Turgay Tapu

Personal information
- Date of birth: April 29, 1982 (age 42)
- Height: 1.83 m (6 ft 0 in)
- Position(s): Goalkeeper

Team information
- Current team: Rot Weiss Ahlen
- Number: 1

Youth career
- Rot Weiss Ahlen

Senior career*
- Years: Team / Apps / (Gls)
- 2004–2009: Rot Weiss Ahlen II / 64 / (0)
- 2008–2009: Rot Weiss Ahlen / 1 / (0)
- 2009–2011: SC Roland Beckum
- 2011–03/2013: Rot Weiss Ahlen / 13 / (0)

= Turgay Tapu =

German footballer

Turgay Tapu (born April 29, 1982) is a German football player, who played for Rot Weiss Ahlen and SC Roland Beckum.
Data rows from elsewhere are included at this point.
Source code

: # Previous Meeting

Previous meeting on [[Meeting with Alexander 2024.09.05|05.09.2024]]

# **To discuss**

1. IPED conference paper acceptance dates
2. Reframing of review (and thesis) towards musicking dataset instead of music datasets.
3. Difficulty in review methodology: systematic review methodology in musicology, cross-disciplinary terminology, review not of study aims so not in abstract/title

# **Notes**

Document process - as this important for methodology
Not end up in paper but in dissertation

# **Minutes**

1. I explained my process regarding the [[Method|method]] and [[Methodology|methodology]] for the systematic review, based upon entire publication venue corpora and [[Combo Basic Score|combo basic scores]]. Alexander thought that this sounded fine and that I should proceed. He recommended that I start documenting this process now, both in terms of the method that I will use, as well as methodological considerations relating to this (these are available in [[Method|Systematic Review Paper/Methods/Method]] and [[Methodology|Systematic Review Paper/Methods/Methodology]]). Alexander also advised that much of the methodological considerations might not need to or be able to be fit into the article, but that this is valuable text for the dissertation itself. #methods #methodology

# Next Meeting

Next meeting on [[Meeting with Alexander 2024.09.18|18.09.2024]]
Tapu was part of the reserve team of RW Ahlen from 2004 until 2008 after which he joined the main team. In 2008, he had three appearances in the 2.Bundesliga after the first goalkeeper of the team, Manuel Lenz, was given a red card causing a two match suspension.

In 2009, Turgay Tapu became part of SC Roland Beckum where he stayed until 2011. In 2011, he went back to his former team RW Ahlen where he played until March 2013. His contract was terminated because of continuing differences with his coach Marco Antwerpen.